We were the ones who had no fear of death, the ones who recognized that, whether we chose to sit back and do nothing or stand up and fight, we’d end up dead, so why not fight? Sometimes we wondered what it was that separated us from the others, why other men our age with ample vigor were unwilling to risk their lives in pursuit of that which is paramount and just. We could only surmise that it had to be something in our spirits, a thing the Spirit had decided not to give all humans for reasons we didn’t attempt to conjure. But this thing in our spirits, it couldn’t protect us from the agony of waiting, year after year, for our suffering to reach its finale.
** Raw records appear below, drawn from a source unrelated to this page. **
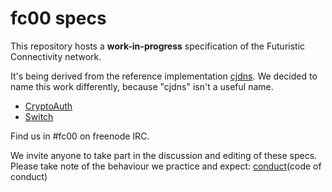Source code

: # fc00 specs

This repository hosts a **work-in-progress** specification
of the Futuristic Connectivity network.

It's being derived from the reference implementation [cjdns][cjdns].
We decided to name this work differently,
because "cjdns" isn't a useful name.

- [CryptoAuth](cryptoauth.md)
- [Switch](switch.md)

Find us in #fc00 on freenode IRC.

We invite anyone to take part in the discussion and editing of these specs.
Please take note of the behaviour we practice and expect: [conduct](code of conduct)

[cjdns]: https://github.com/cjdelisle/cjdns
[conduct]: https://www.djangoproject.com/conduct/
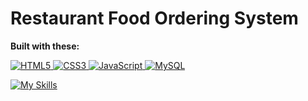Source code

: # Restaurant Food Ordering System

**Built with these:** 
<p align="left">
   <a href="#">
      <img alt="HTML5" src="https://img.shields.io/badge/html5%20-%23E34F26.svg?&style=for-the-badge&logo=html5&logoColor=white"/>
      <img alt="CSS3" src="https://img.shields.io/badge/css3%20-%231572B6.svg?&style=for-the-badge&logo=css3&logoColor=white"/>
      <img alt="JavaScript" src="https://img.shields.io/badge/javascript%20-%23F7DF1E.svg?&style=for-the-badge&logo=javascript&logoColor=black"/>
      <img alt="MySQL" src="https://img.shields.io/badge/mysql-%2300f.svg?&style=for-the-badge&logo=mysql&logoColor=white"/>
   </a>
</p>


[![My Skills](https://skillicons.dev/icons?i=java,kotlin,nodejs,figma&theme=light)](https://skillicons.dev)

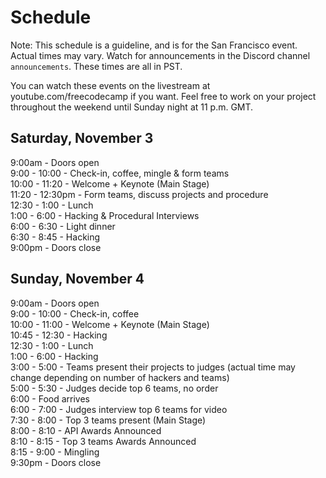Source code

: # Schedule

Note: This schedule is a guideline, and is for the San Francisco event. Actual times may vary. Watch for announcements in the Discord channel `announcements`. These times are all in PST. 

You can watch these events on the livestream at youtube.com/freecodecamp if you want. Feel free to work on your project throughout the weekend until Sunday night at 11 p.m. GMT.

## Saturday, November 3
9:00am - Doors open  
9:00 - 10:00 - Check-in, coffee, mingle & form teams  
10:00 - 11:20 - Welcome + Keynote (Main Stage)  
11:20 - 12:30pm - Form teams, discuss projects and procedure  
12:30 - 1:00 - Lunch  
1:00 - 6:00 - Hacking & Procedural Interviews  
6:00 - 6:30 - Light dinner  
6:30 - 8:45 - Hacking  
9:00pm - Doors close    

## Sunday, November 4
9:00am - Doors open  
9:00 - 10:00 - Check-in, coffee  
10:00 - 11:00 - Welcome + Keynote (Main Stage)  
10:45 - 12:30 - Hacking  
12:30 - 1:00 - Lunch  
1:00 - 6:00 - Hacking  
3:00 - 5:00 - Teams present their projects to judges (actual time may change depending on number of hackers and teams)  
5:00 - 5:30 - Judges decide top 6 teams, no order  
6:00 - Food arrives  
6:00 - 7:00 - Judges interview top 6 teams for video  
7:30 - 8:00 - Top 3 teams present (Main Stage)  
8:00 - 8:10 - API Awards Announced  
8:10 - 8:15 - Top 3 teams Awards Announced  
8:15 - 9:00 - Mingling  
9:30pm - Doors close  
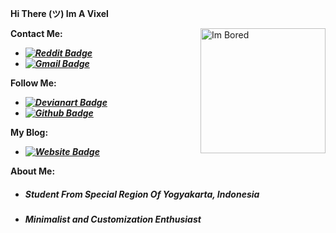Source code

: ****Hi There (ツ) Im A Vixel****

<img align="right" alt="Im Bored" width=200 height=200 src="https://cdn.donmai.us/original/08/75/__nakano_azusa_k_on_drawn_by_kohinata_sora__0875b981b2b1953c9e2d2f5edd94eddb.gif" />

**Contact Me:**
* ***[![Reddit Badge](https://img.shields.io/badge/Chat%20on-Reddit-white.svg)](https://www.reddit.com/user/vcyzteen/)***
* ***[![Gmail Badge](https://img.shields.io/badge/Chat%20on-Gmail-white.svg)](vcyzscape@gmail.com)***

**Follow Me:**
* ***[![Devianart Badge](https://img.shields.io/badge/Follow%20Me%20On-Devianart-white.svg)](https://www.deviantart.com/iocode)***
* ***[![Github Badge](https://img.shields.io/badge/Follow%20Me%20On-Github-white.svg)](https://github.com/vcyzteen)***

**My Blog:**
* ***[![Website Badge](https://img.shields.io/badge/Catch%20Me%20On-MyBlog-white.svg)](https://baka-pena.me)***

**About Me:**
* *<h5><b>Student From Special Region Of Yogyakarta, Indonesia</b></h5>*
* ***Minimalist and Customization Enthusiast***
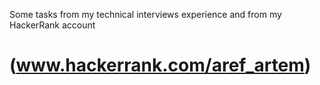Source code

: Some tasks from my technical interviews experience and from my HackerRank account 
# (www.hackerrank.com/aref_artem)
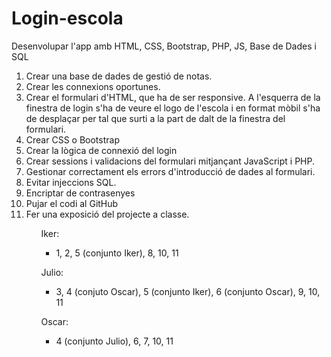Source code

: # Login-escola
Desenvolupar l'app amb HTML, CSS, Bootstrap, PHP, JS, Base de Dades i SQL
<ol>
<li>Crear una base de dades de gestió de notas.</li> 
<li>Crear les connexions oportunes.</li> 
<li>Crear el formulari d'HTML, que ha de ser responsive. A l'esquerra de la finestra de login s'ha de veure el logo de l'escola i en format mòbil s'ha de desplaçar per tal que surti a la part de dalt de la finestra del formulari.</li>
<li>Crear CSS o Bootstrap</li>
<li>Crear la lògica de connexió del login</li> 
<li>Crear sessions i validacions del formulari mitjançant JavaScript i PHP.</li>
<li>Gestionar correctament els errors d'introducció de dades al formulari.</li>
<li>Evitar injeccions SQL.</li>
<li>Encriptar de contrasenyes</li>
<li>Pujar el codi al GitHub</li>
<li>Fer una exposició del projecte a classe.</li>
<ol>


Iker: 
- 1, 2, 5 (conjunto Iker), 8, 10, 11

Julio: 
- 3, 4 (conjuto Oscar), 5 (conjunto Iker), 6 (conjunto Oscar), 9, 10, 11

Oscar: 
- 4 (conjunto Julio), 6, 7, 10, 11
Kosawa had been fighting Pexton since we were children; our land was poisoned even before we were born. Few were the days of our lives that weren’t nestled between oil spills and deafening gas flare roars. Countless were the hours when we spoke of little else but Pexton. We had worried and hoped and gained small victories and endured many losses, yet little was changing. The Kosawa of our dreams remained a mirage. During our student days at Lokunja, our teachers had spoken often about the approaching new millennium, how the world would be different then, and we imagined it would be so, because in the eighties the year 2000 seemed seventy-seven lifetimes away, but now it was only eighteen months away, and instead of strutting into it, we were crawling.